Pull request: #1 Contributor: Remi Lejeune Reviewer: Jan van der Meulen
A docker compose file was created, which allow the app to be run easily. It creates two docker containers that communicate between eachother, a few other features were implemented namely: volume mapping, a port mapping, and an environment variable.
Pull request: #3 Contributor: Jan van der Meulen Reviewer: Shayan Ramezani
- We used Vagrant to create multiple virtual machines that run the app. After running
vagrant up
these can be accessed with the commandvagrant ssh controller1
,vagrant ssh worker1
andvagrant ssh worker2
respectively. - A non-trivial ansible script was created to install all the necessary software on the virtual machines. This can be found in
ansible/playbook-controller.yml
andansible/playbook-worker.yml
. - Each VM has a private network and can communicate directly with all other VMs. This can be tested by first ssh-ing into any of the machines. Then running pining another machine. E.g.
vagrant ssh controller1
ping 192.168.57.11
to ping worker1.
- The Vagrantfile uses a loop and template arithmetics to create the VMs. As seen in the definition of the workers which can easily be scaled up to spawn as many workers as necessary. This is done by using the Python file: generate_inventory.py which generates the inventory for Ansible based on the amount of workers defined in the Vagrantfile. And, some simple looping in the Vagrantfile to create the workers.
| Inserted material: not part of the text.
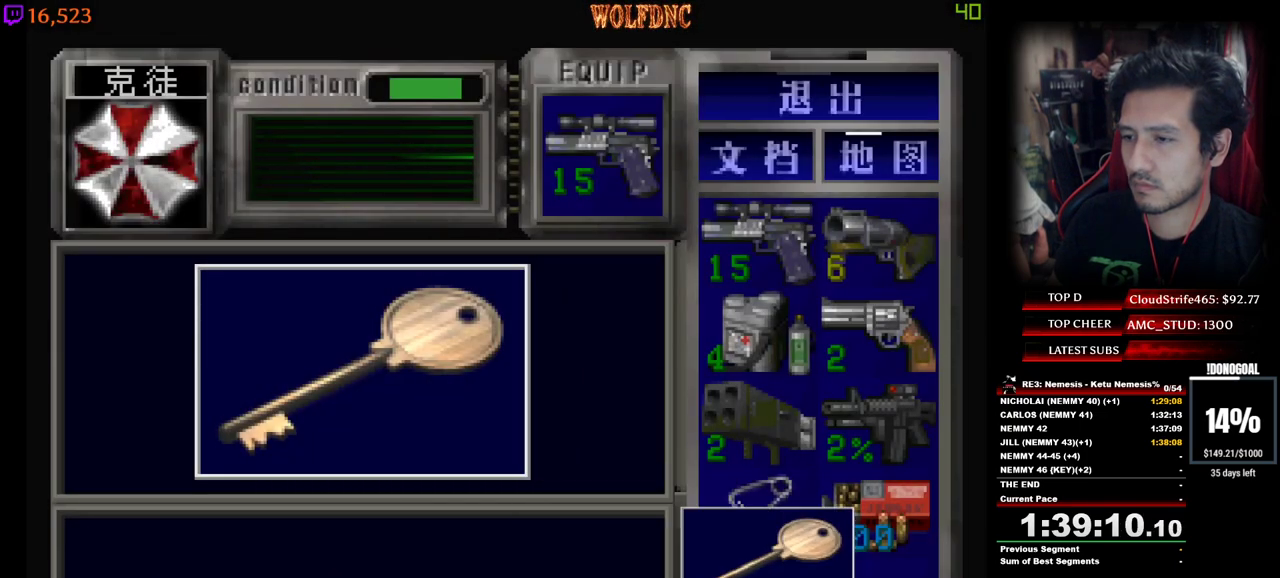
{"keys": ["num4"], "events": [[17, "num2", "up"], [50, "a", "down"], [50, "num2", "down"], [150, "num4", "up"], [250, "num2", "up"], [383, "s", "down"], [433, "num4", "down"], [483, "a", "up"], [483, "s", "up"]]}
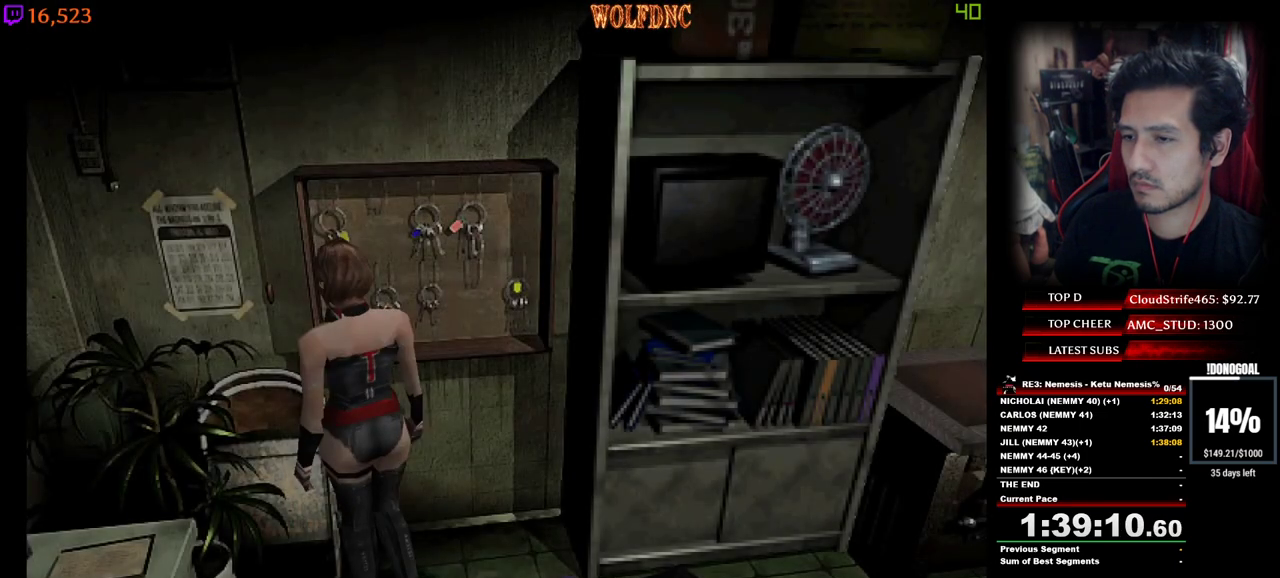
{"keys": ["num4", "w"], "events": [[33, "num4", "up"], [67, "w", "down"], [167, "a", "down"], [167, "num4", "down"], [450, "a", "up"]]}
Pull request: #4 Contributor: Shayan Ramezani Reviewer: Jan van der Meulen
- Currently still work in progress, there are still some problems creating the ansible playbooks to setup minikube.
Pull request: #5 Contributor: Remi Lejeune Reviewer: Michael Chan
- Now the app can be run using minikube and kubernetes. For both the front and backend
operation-manifests.yaml
contains a deployment, a service and ingress. Minikube utilises an ingress for the app to which has to be tunneled.
Pull request: remla24-team10/app#3 & #6 Contributor: Michael Chan Reviewer: Remi Lejeune
- Prometheus ServiceMonitor was used to collect metrics, which includes 2 gauges and a counter. A grafana json file was included in the repository which can be imported in grafana, it contains a dashboard with 3 panels.
Pull request: remla24-team10/model-training#4 & remla24-team10/model-training#6
Contributor: Jan van der Meulen & Michael Chan
The Pytest library is setup and can be found in the model-training repository under the tests
folder.
Some tests such as the non-determinism tests have to be ran manually after dvc pull and are not integrated into CI.
Pull request: remla24-team10/model-training#5 & remla24-team10/model-training#3 Contributer: Remi Lejeune & Shayan Ramezani Pipeline currently automatically runs fast tests only. We can now see the tests results on codecov We can also see them in the actions and on the README
Pull request: #9 & #4 Contributor: Michael Chan & Shayan Ramezani The project now utilises the istio service mesh for requests and compatible with ansible. Dashboards are not yet visible on host when using vagrant VM + ansible.
Pull request: #13 & remla24-team10/app#4 Contributor: Remi Lejeune & Jan van der Meulen Two app versions have been created and are served on a 50/50 basis via istio. This can be set to 90/10 later but 50/50 makes it easier to test, additionally the prometheus update interval is set to 1s for the same reason.
Pull request: #12 Contributor: Michael Chan Rate limits were implemented. The rate limit is set to 20 requests per minute for each page version.